Holocaust Survivor

Holocaust Survivor

  Click here for a video clip from Martin's talk

The moving account of a Holocaust survivor was delivered to students as part of Tupton Hall School's very first Genocide Awareness Day.

In 1944 Martin Stern found himself  thrust into the horrors of a Nazi concentration camp at the age of just five. But he lived to tell his story and now delivers powerful testimony to audiences through the Holocaust Educational Trust.

Martin, now aged 75, survived the Westerbork transit camp in Holland, where he grew up, and also Thereseinstadt camp-ghetto in what was then Czechoslovakia.

More than 100 gifted and talented students listened as he described the social, economic and political climate which led to the Nazi invasion of Holland. And the subsequent persecution and atrocities suffered by the Jewish population.

Students were from Year 9 and also Tupton Hall’s History Club.
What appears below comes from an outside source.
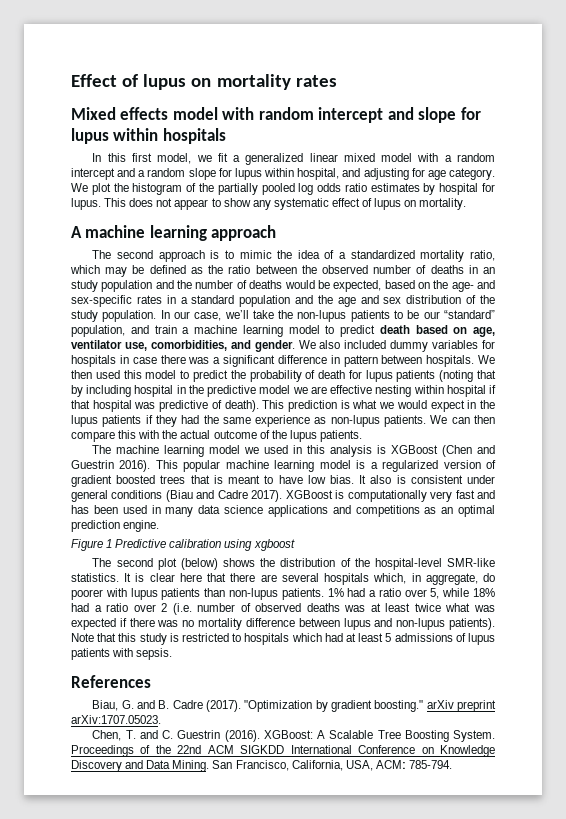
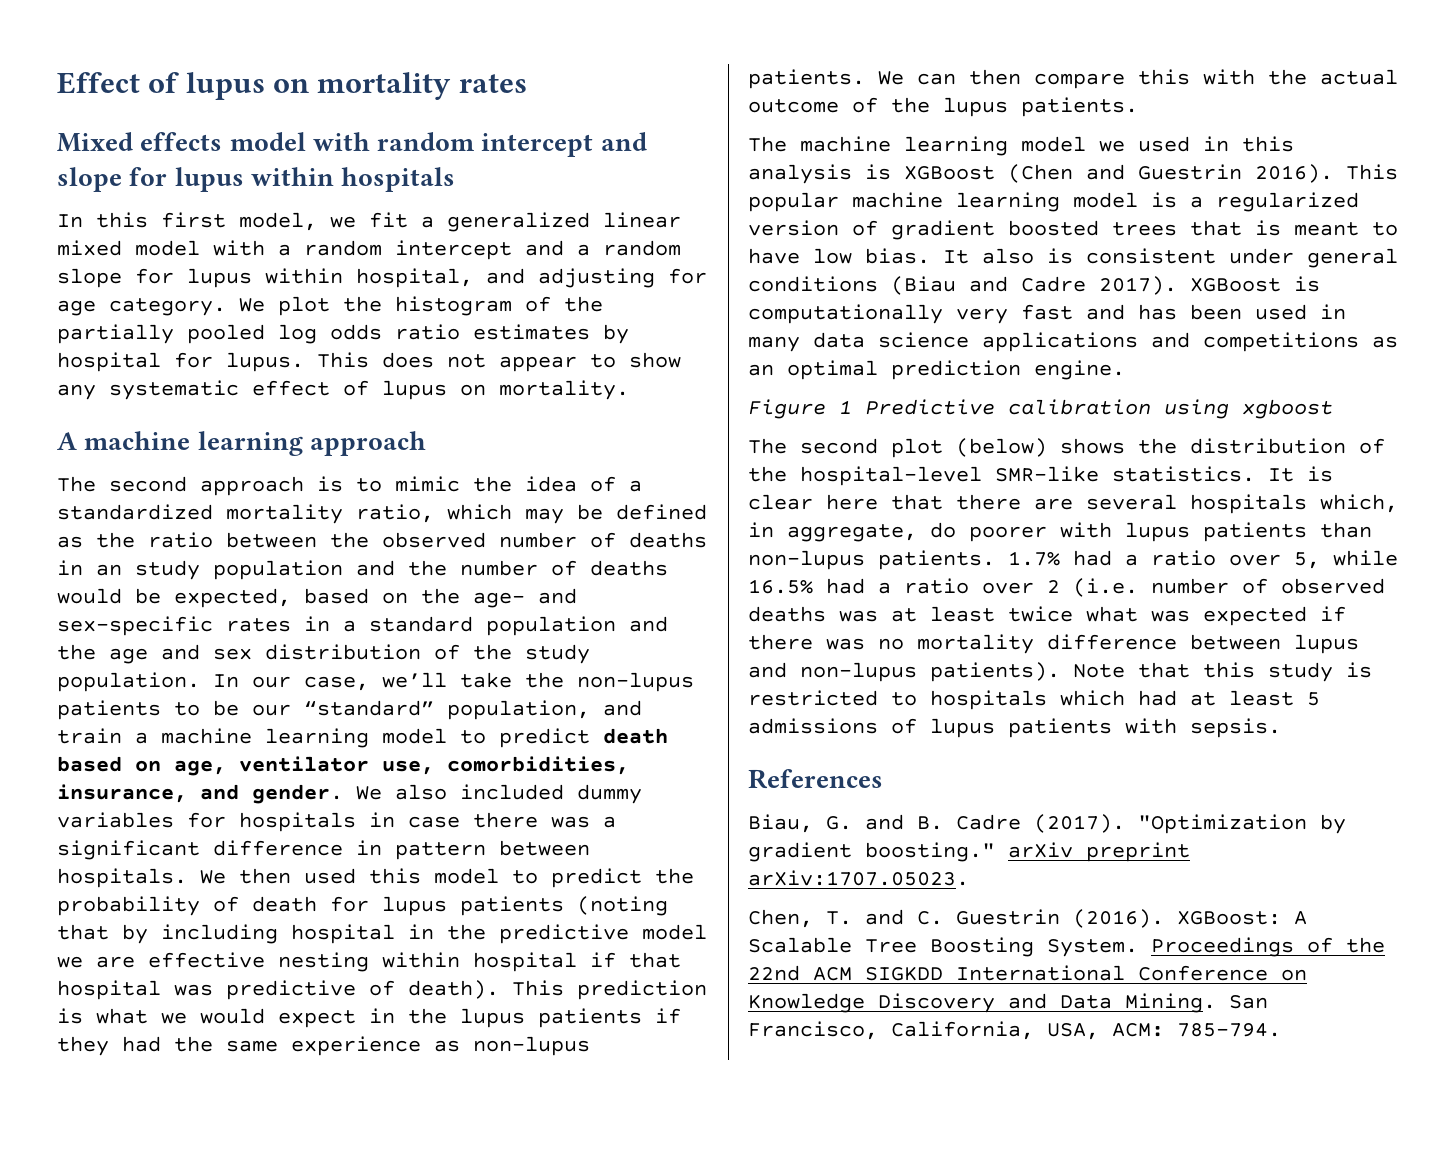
(227, 345) none -> [57,784,187,803] insurance,
[327,588,344,597] 1% -> [1008,551,1060,566] 1.7%
[472,588,495,597] 18% -> [748,579,813,594] 16.5%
After Martin’s talk a brief question and answer session allowed them to show their exceptional knowledge of the subject, as well as a desire to make a difference in preventing future crimes against humanity.

“It was a privilege for us to welcome Martin Stern to our school,” said History teacher and Gifted and Talented Co-ordinator Mr Jonathan Beeley.

“Learning about his experiences and ideas for how we can all help make a positive difference in the future has undoubtedly motivated our students to learn from history.” 

“Genocide Awareness Day is therefore designed to encourage students’ desire to make a difference both locally and globally as responsible, proactive participants in society.”

Students enjoyed a full day’s programme of activities run by the AEGIS Trust and Holocaust Educational Trust, learning about children from the Theresienstadt ghetto, creating messages to commemorate those children’s lives, and learning about contemporary genocides.

Finally, AEGIS Trust launched their Change for a Tenner initiative. Students were given small amounts of money with which they need to make a profit within two weeks through fundraising events.

Said Mr Beeley: “This initiative absolutely links to the school’s motive to encourage the students to proactively make an impact on matters that are important to them.”

“As one of the largest secondary schools in the county and a key driver for cultural change in the local community, we are steadfast in our belief that events such as these can make a lasting, tangible difference to young people’s expectations of, and actions within, their communities.”

The visit was part of the Holocaust Educational Trust’s extensive all year round Outreach Programme, available to schools across the UK. 

A Holocaust Educational Trust spokesperson said: “Our aim is to educate and engage students from across the UK, from all communities about the Holocaust and there can be no better way than through the first-hand testimony of a survivor. Students have had the opportunity to learn where prejudice and racism can ultimately lead."

An AEGIS Trust spokesperson added: “At the Trust, we impart the history of the Holocaust to young people, to ensure that we honour the memory of those whose lives were lost and take forward the lessons taught by those who survived.”